To paraphrase the park guide Kouchibouguac is hard to pronounce but easy to love. We are now in the French part of the province and few of the travelers speak English. But they are mostly friendly and fun (and quick to strum a guitar). Best night skies of the trip too.



Kouchibouguac National Park

In the best of travels one finds themselves suddenly in a place as comfortable as home and as mysterious as the dark side of the moon.  It is a moment when everything is easy, especially the sense of discovery.  Kouchibouguac National Park was that place for us.  Kouchibouguac was no small place and its large campground was almost filled to capacity.  New Brunswick makes a triangle into the coast with Fundy National Park south and Kouchibouguac National Park north of its most eastern point.  With miles of beaches and dense forests one could bike on paved paths, hike on the beach to distant seal colonies, dig in the tide pools for crabs and starfishes, or swim on a lifeguarded beach.  What we could not do was agree on how to pronounce the place.  A year later after traveling through BC we discovered that no two people ever pronounce it the same way.   Also everyone is sure that they are correct in their pronunciation.

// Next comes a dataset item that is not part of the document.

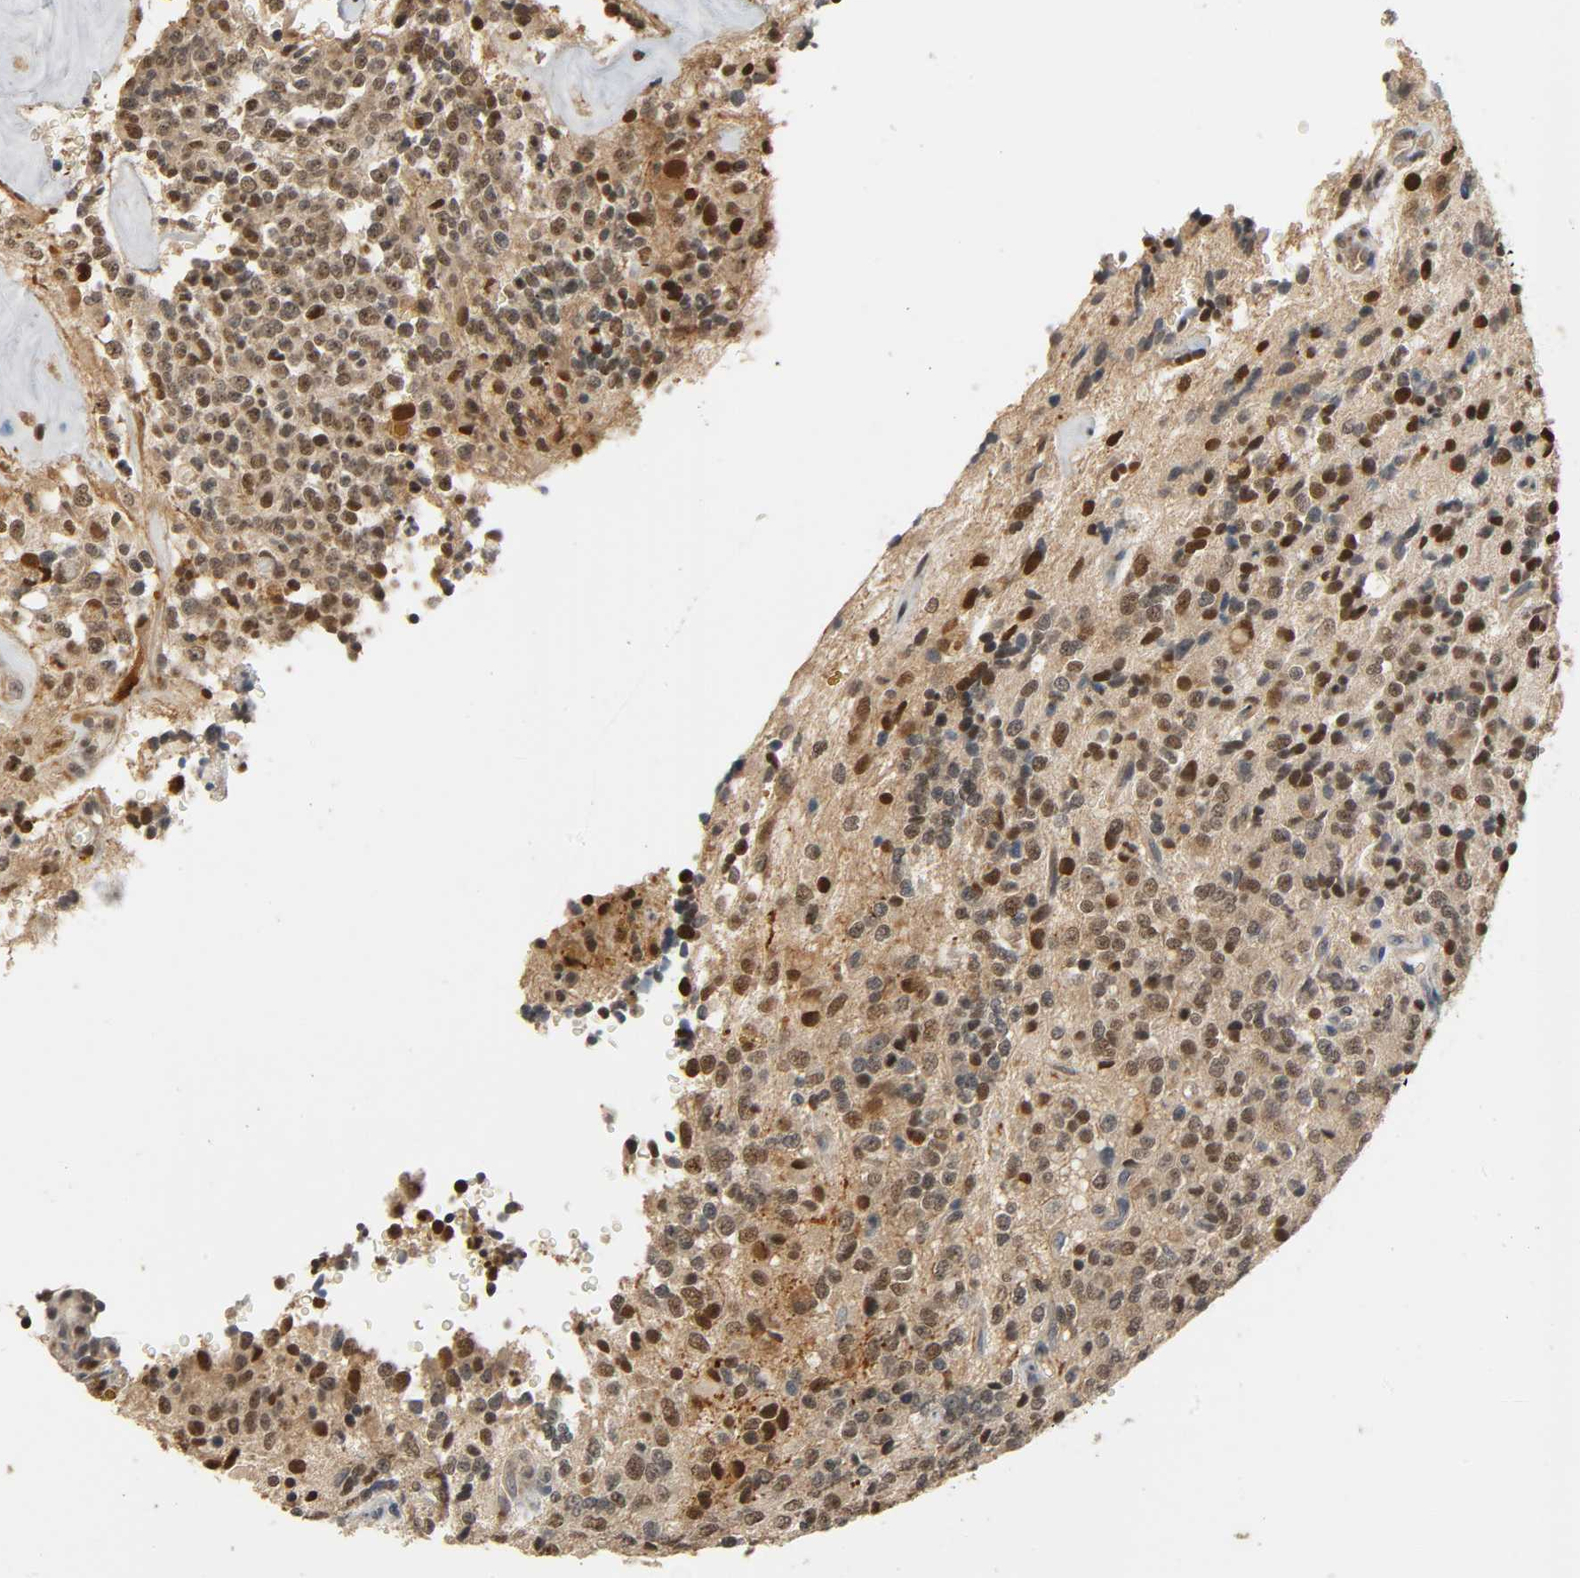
{"staining": {"intensity": "strong", "quantity": "25%-75%", "location": "cytoplasmic/membranous,nuclear"}, "tissue": "glioma", "cell_type": "Tumor cells", "image_type": "cancer", "snomed": [{"axis": "morphology", "description": "Glioma, malignant, High grade"}, {"axis": "topography", "description": "pancreas cauda"}], "caption": "Protein staining of malignant glioma (high-grade) tissue demonstrates strong cytoplasmic/membranous and nuclear expression in about 25%-75% of tumor cells.", "gene": "ZFPM2", "patient": {"sex": "male", "age": 60}}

We spent the day jumping in the ocean (actually the Northumberland Straight which is much warmer than the ocean) then running to the tide pools.  Henna dug out pools for her catches and played with a band of children of which only a few spoke English.  Corey and I had many conversations which led us later that night to a small restaurant nearby St. Louis (not pronounced like they do in Missouri) where they boasted a lobster and scalloped covered pizza.  Next to us was an overdressed family who spoke French.  They were three like us but, in their neatly pressed clothes, did not smile or laugh like us.  Instead they spoke low and (maybe it was my imagination) occasionally glanced at us.  They looked glum which only made us feel happier with what we had; that tight grip on the present which I feel now even more than a year away from that town near the beach.